Aufgabenstellung:
Extrahieren Sie aus dem Text über die Stadtbahn in Baden-Baden wortgetreu den Abschnitt, der mit den Worten „Von Harald Holzmann“ beginnt und mit „könnte überlegenswert sein.“ endet.

Text zur Analyse:
* * * * * * *

Stadtbahn ohne Chance

Stadtbahn ohne Chance

Von Harald Holzmann

Baden-Baden - Zu teuer, wenig Platz: Einer Stadtbahn auf der Rheinstraße geben Gutachter kaum Chancen. Die Planung von 1999 sei heute wirtschaftlich nicht umsetzbar, sagte Oberbürgermeisterin Margret Mergen gestern. Allenfalls eine Schnellbahn vom Zentrum entlang der B 500 zum Bahnhof und eventuell weiter zum Airpark könnte überlegenswert sein.

* * * * * * *

(Gespeicherte Einträge)
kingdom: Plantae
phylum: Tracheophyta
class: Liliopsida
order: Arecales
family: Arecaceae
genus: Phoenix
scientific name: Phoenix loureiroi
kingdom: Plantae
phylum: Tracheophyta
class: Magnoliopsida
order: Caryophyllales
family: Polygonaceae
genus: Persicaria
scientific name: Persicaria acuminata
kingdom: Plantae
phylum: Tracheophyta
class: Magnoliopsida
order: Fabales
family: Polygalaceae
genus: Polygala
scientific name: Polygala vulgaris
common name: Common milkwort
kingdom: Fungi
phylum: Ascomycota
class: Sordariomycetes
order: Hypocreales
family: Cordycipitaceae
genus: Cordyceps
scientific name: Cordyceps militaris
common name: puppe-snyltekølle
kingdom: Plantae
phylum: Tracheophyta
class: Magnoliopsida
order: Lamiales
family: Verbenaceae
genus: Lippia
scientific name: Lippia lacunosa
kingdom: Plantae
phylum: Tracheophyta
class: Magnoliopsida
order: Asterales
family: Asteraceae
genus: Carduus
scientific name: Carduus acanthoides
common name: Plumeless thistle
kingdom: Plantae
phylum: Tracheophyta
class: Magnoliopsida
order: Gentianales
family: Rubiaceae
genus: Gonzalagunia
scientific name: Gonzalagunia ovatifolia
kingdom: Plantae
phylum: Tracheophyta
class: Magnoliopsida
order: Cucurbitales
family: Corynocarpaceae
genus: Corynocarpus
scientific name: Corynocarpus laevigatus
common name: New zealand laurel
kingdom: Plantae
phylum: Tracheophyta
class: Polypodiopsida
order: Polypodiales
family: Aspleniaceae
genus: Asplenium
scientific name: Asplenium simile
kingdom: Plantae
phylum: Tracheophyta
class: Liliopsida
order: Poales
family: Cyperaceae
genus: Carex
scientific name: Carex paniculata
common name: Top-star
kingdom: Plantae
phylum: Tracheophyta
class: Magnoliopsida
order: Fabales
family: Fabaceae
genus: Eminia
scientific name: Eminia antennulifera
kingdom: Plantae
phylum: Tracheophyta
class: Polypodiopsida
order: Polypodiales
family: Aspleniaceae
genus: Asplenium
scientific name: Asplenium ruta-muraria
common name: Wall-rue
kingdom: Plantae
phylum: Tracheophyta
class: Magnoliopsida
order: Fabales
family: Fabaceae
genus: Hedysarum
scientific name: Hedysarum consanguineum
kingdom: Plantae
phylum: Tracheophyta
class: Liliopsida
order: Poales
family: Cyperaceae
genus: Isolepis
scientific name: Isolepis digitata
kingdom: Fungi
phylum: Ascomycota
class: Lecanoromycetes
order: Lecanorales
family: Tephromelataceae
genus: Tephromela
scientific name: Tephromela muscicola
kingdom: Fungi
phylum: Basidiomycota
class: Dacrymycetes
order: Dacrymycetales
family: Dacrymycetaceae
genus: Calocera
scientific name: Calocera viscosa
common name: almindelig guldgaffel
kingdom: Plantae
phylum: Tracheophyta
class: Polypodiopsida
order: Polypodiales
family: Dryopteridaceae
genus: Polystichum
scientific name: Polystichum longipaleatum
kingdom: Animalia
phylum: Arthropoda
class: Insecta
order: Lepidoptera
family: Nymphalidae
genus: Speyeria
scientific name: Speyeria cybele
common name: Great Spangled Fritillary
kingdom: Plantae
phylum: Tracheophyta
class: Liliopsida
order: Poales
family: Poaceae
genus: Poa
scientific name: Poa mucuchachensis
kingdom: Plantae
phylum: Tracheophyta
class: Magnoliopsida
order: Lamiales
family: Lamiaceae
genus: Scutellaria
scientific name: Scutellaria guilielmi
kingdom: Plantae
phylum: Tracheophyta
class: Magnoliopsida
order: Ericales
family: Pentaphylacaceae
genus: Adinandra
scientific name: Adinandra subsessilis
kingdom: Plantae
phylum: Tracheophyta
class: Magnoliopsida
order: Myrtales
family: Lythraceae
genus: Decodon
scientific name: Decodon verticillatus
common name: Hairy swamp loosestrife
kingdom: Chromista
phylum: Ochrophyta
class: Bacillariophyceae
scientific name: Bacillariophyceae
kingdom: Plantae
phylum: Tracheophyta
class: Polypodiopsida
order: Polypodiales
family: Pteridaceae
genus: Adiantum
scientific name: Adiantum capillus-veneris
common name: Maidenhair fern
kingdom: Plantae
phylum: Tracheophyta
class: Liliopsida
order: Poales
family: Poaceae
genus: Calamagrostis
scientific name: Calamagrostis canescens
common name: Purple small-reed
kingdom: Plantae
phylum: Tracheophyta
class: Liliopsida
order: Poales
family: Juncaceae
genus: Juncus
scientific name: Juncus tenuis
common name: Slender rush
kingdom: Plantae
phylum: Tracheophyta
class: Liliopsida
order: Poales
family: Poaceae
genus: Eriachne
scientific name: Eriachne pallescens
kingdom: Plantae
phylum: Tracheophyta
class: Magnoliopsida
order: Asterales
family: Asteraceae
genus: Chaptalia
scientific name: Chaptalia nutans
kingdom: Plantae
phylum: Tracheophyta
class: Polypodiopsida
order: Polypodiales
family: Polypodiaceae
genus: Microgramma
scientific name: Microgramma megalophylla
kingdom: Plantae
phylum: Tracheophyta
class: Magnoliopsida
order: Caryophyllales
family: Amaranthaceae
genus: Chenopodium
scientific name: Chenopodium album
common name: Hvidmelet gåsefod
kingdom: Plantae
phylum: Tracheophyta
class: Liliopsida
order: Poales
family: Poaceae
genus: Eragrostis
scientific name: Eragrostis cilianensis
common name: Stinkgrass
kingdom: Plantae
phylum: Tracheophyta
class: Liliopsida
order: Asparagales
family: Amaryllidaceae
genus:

* * * * * * *

Schriftliche Antwort:
Von Harald Holzmann

Baden-Baden - Zu teuer, wenig Platz: Einer Stadtbahn auf der Rheinstraße geben Gutachter kaum Chancen. Die Planung von 1999 sei heute wirtschaftlich nicht umsetzbar, sagte Oberbürgermeisterin Margret Mergen gestern. Allenfalls eine Schnellbahn vom Zentrum entlang der B 500 zum Bahnhof und eventuell weiter zum Airpark könnte überlegenswert sein.